Employers in the sales industry are taking the initiative when it comes to professional development. They’ve learned that they must invest in employee development to secure employee loyalty and improve engagement. Thus, benefits like tuition assistance and professional mentorship programs have gained momentum in the last three years. Indeed, the former perk used to be barely available to anyone; this year, 39 percent of our respondents said they had access to it.
It’s particularly heartening to see both tuition assistance and mentorship programs growing more widely available in tandem. It means that learning doesn’t have to occur in a classroom, so more employees will have access to learning opportunities. If an employee wishes to return to school, that can happen! But those who dislike traditional classrooms still have a pathway to development, too. All can participate in growth and learning.
5. Travel Benefits
In medical sales, reps who travel the most consistently earn the highest average total compensation. But that means nothing if it takes away from work/life balance and leads to significant wear and tear on one’s vehicle.

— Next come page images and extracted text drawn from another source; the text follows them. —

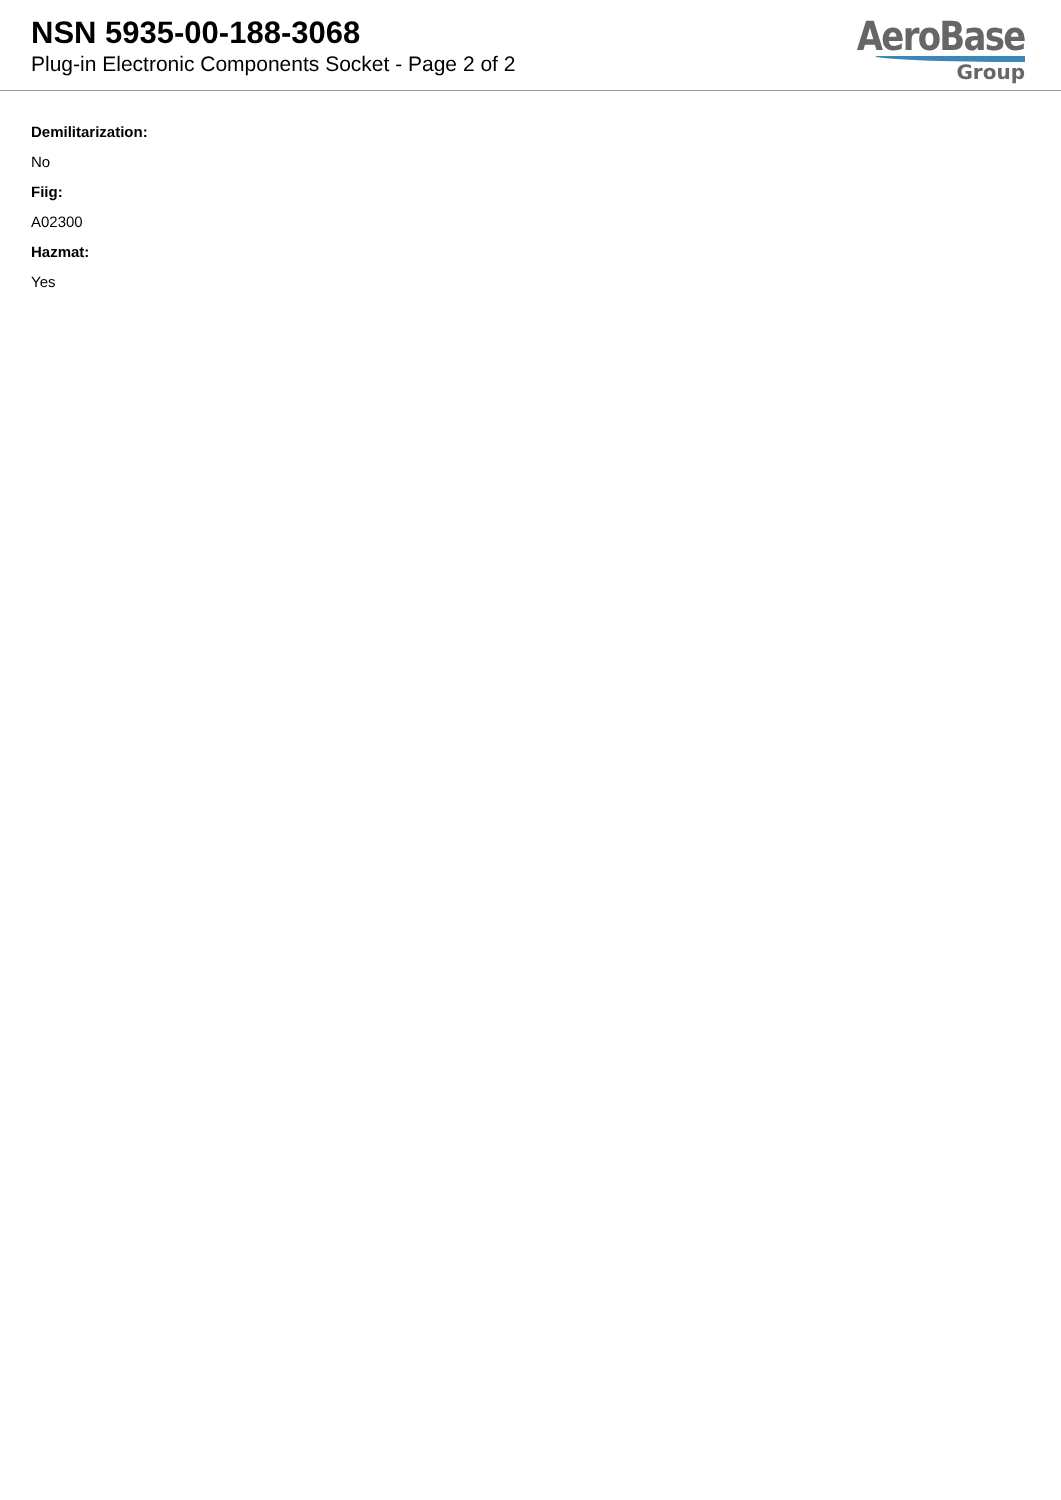NSN 5935-00-188-3068
Plug-in Electronic Components Socket - Page 2 of 2
AeroBase
Group
Demilitarization:
No
Fiig:
A02300
Hazmat:
Yes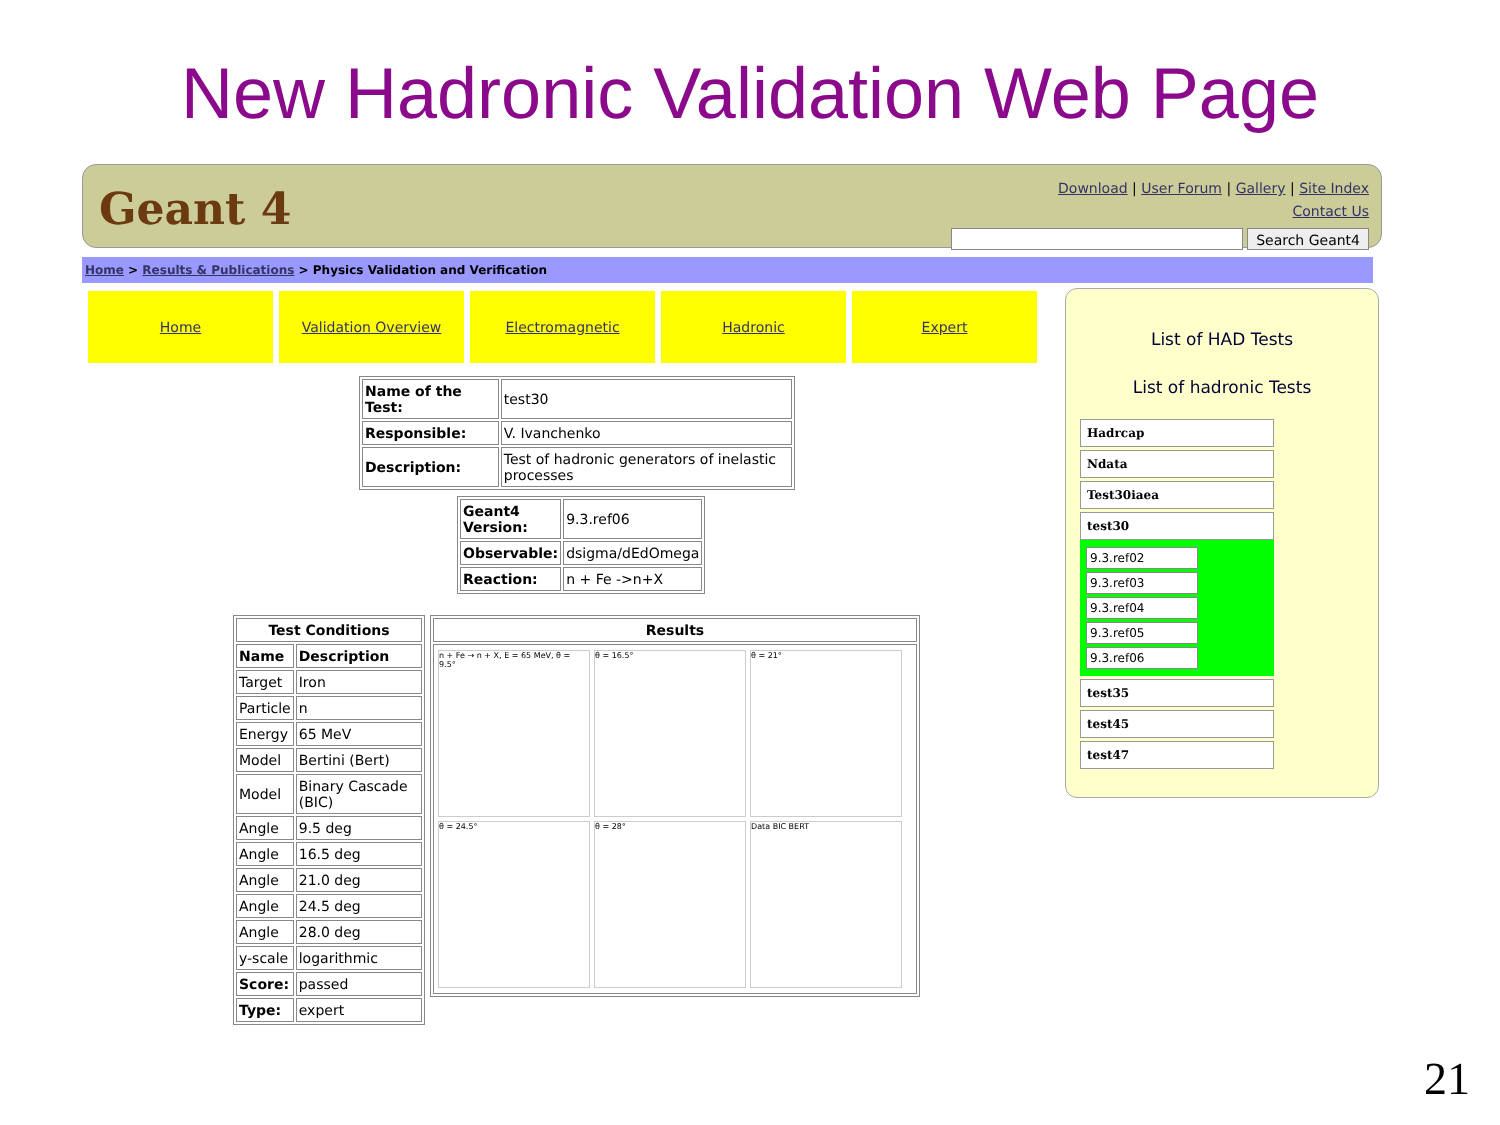New Hadronic Validation Web Page
Geant 4
Download | User Forum | Gallery | Site Index
Contact Us
Search Geant4
Home > Results & Publications > Physics Validation and Verification
Home Validation Overview Electromagnetic Hadronic Expert
| Name of the Test: | test30 |
| Responsible: | V. Ivanchenko |
| Description: | Test of hadronic generators of inelastic processes |
| Geant4 Version: | 9.3.ref06 |
| Observable: | dsigma/dEdOmega |
| Reaction: | n + Fe ->n+X |
| Test Conditions | |
| --- | --- |
| Name | Description |
| Target | Iron |
| Particle | n |
| Energy | 65 MeV |
| Model | Bertini (Bert) |
| Model | Binary Cascade (BIC) |
| Angle | 9.5 deg |
| Angle | 16.5 deg |
| Angle | 21.0 deg |
| Angle | 24.5 deg |
| Angle | 28.0 deg |
| y-scale | logarithmic |
| Score: | passed |
| Type: | expert |
| Results |
| --- |
| n + Fe → n + X, E = 65 MeV, θ = 9.5° θ = 16.5° θ = 21° θ = 24.5° θ = 28° Data BIC BERT |
List of HAD Tests
List of hadronic Tests
Hadrcap
Ndata
Test30iaea
test30
9.3.ref02
9.3.ref03
9.3.ref04
9.3.ref05
9.3.ref06
test35
test45
test47
21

Luckily, travel requirements are decreasing. Our most recent survey found that, in several regions, most reps only travel overnight 10 percent of the time or less. There is a heightened need for travel in the Mountain States, but even then, only about 8 percent of sales reps spend 75 percent of their nights on the road.
In addition to reducing travel requirements, companies are offering more help paying for it. Companies today frequently reimburse reps for gas and mileage. Some provide gas cards and even company cars!
The sales industry is looking out for employees in a holistic way — and that may give sales organizations a leg up amid the ongoing Great Resignation. Employers looking to attract top talent today would do well to follow the industry’s example.